Прошли годы, я познакомился с творчеством Кязима, зрело желание написать о нем что-то свое, личное, выстраданное. Оно, это желание, еще более окрепло после глубокого, вдумчивого доклада, подготовленного Кулиевым к мечиевскому юбилею. Поделился с Кайсыном своей задумкой – написать пьесу о Кязиме. Он горячо одобрил, спустя год поинтересовался, насколько я продвинулся, кое-что даже посоветовал, тем самым как бы дал мне творческий наказ. Материала – живого, человеческого, зримого – не хватало. Поехал в Безенги, разговаривал с людьми, близко знавшими Кязима. Решил в построении сюжета оттолкнуться от конфликта между жителями Безенги и Хулама, возникшего по причине нехватки воды, особой роли поэта в разрешении этого спора. Желание построить пьесу на биографических моментах не нашло воплощения, тогда я обратился к мечиевским произведениям, и что-то стало вырисовываться. Если посмотреть, вся моя пьеса основана на его стихах.

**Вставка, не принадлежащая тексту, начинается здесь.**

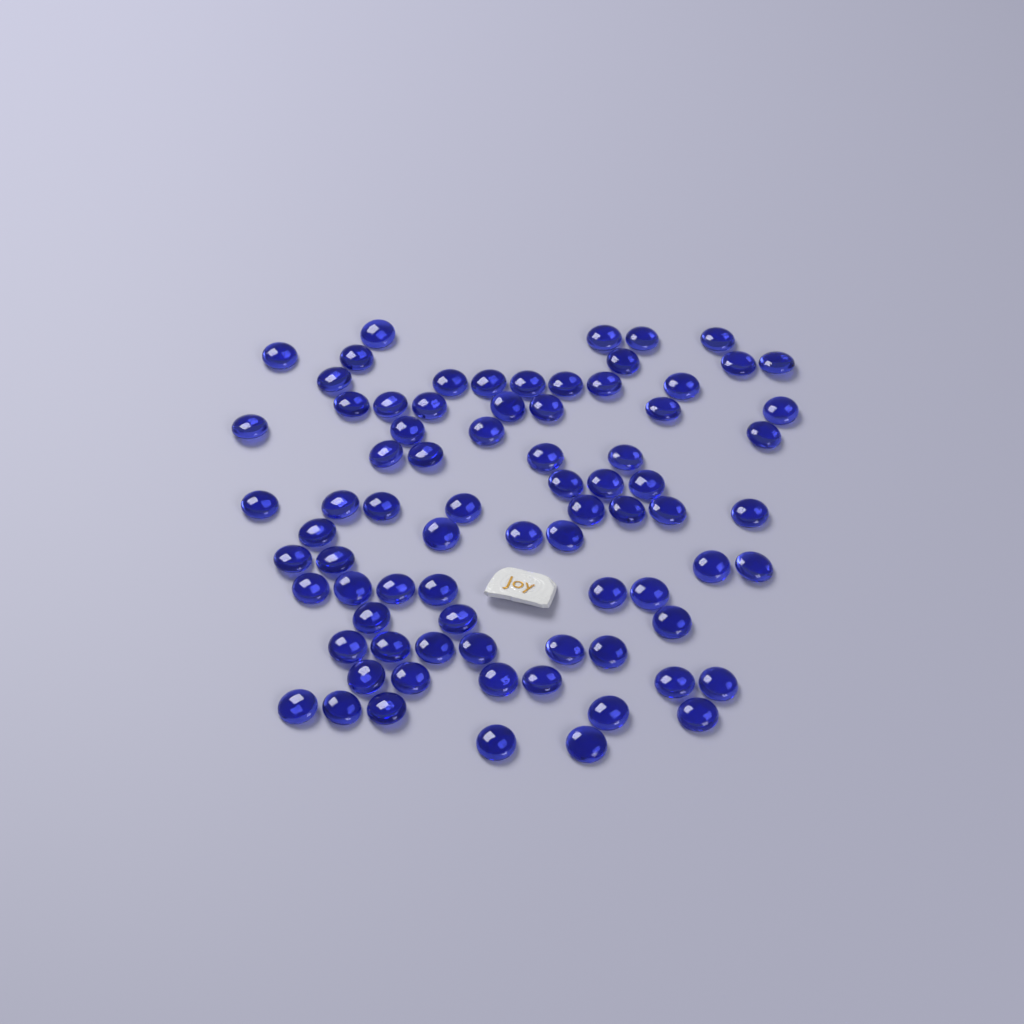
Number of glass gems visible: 78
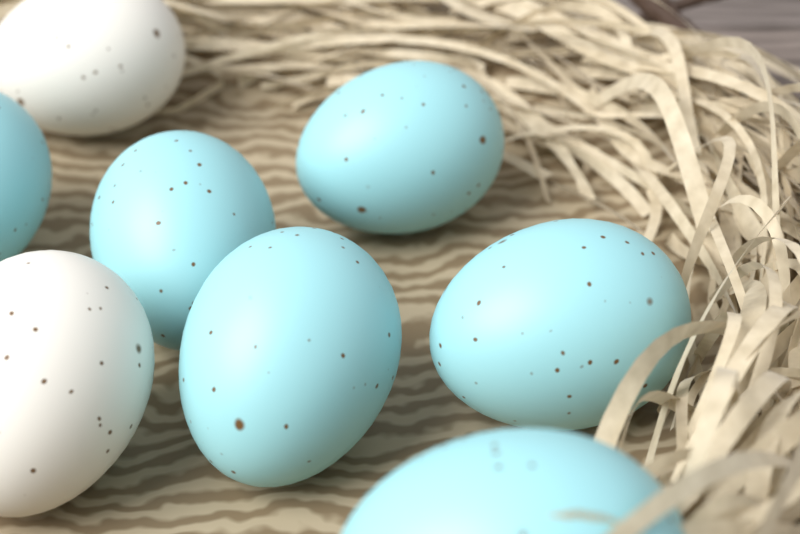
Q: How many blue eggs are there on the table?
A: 6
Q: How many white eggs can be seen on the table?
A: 2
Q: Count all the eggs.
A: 8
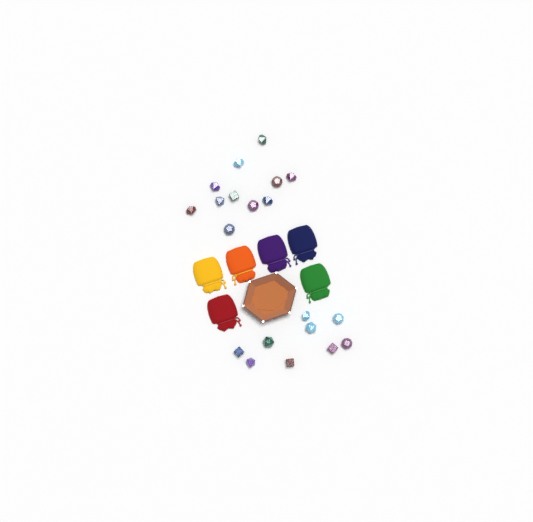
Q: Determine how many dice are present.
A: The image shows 20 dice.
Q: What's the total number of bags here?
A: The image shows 6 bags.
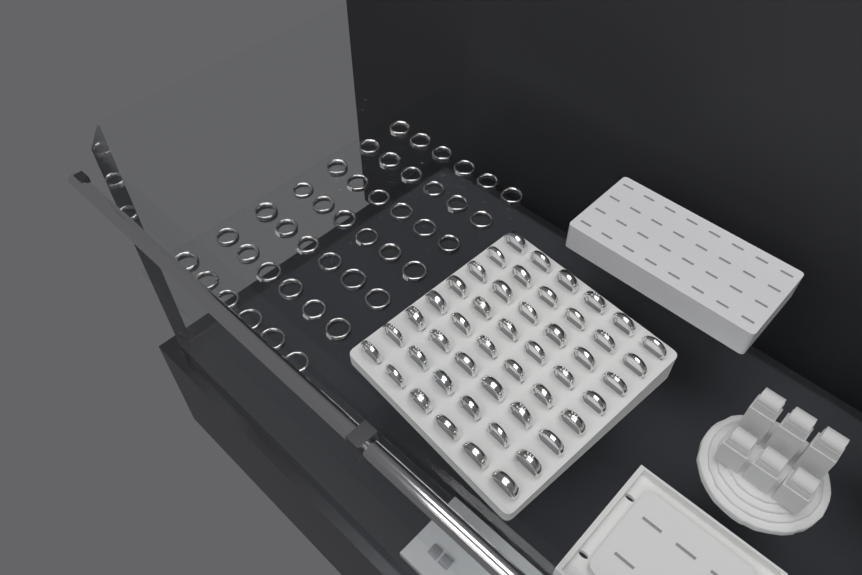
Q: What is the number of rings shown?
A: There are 90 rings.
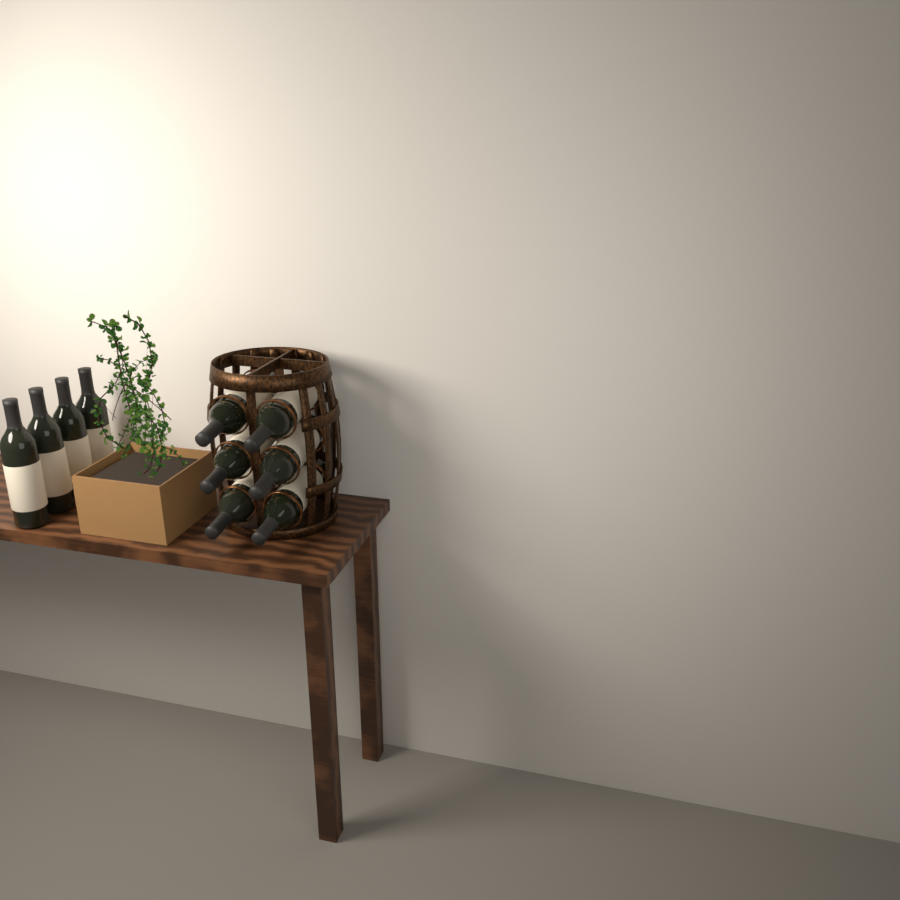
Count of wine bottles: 10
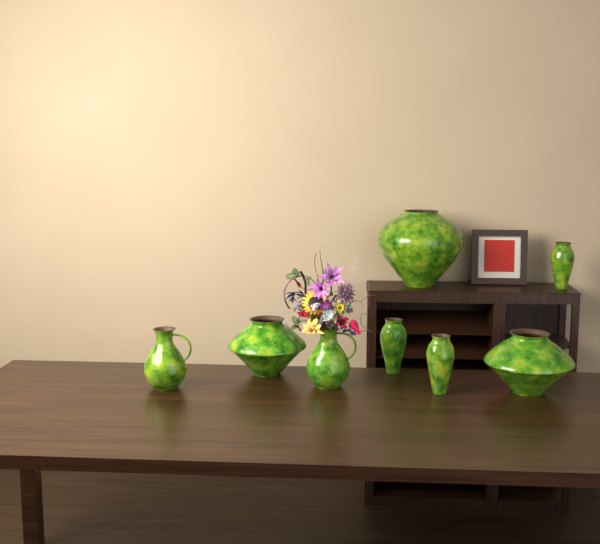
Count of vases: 8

Пьеса начинается с картины, где показана кузня Кязима. Он кормит птиц, бросая им хлебные крошки. Помните строчки о воробье: «Накрошу тебе я хлеба, подкрепись-ка поскорей…». Потом к поэту приходят девушки со своими печалями. Опять же действие развивается на основе стихотворения «Сетования девушки». Затем в кузницу прибегают две женщины, сообщают, что у них отняли воду княжеские слуги. Кязим с князем разговаривает, объясняет, что вода общая, принадлежит всем, ссылается на Коран. В это время княгиня собирает в комнате женщин и девушек, где одна из них – Сакинат привязывает платок. Суть этого обычая в том, чтобы гость сделал женщинам подарок. Появляется князь. Увидев платок, он посылает своего слугу за конфетами. Сакинат очень понравилась князю, но он женат. Тогда князь продает девушку старику, который у него служит... Сюжетно это знаменитая мечиевская «Жалоба».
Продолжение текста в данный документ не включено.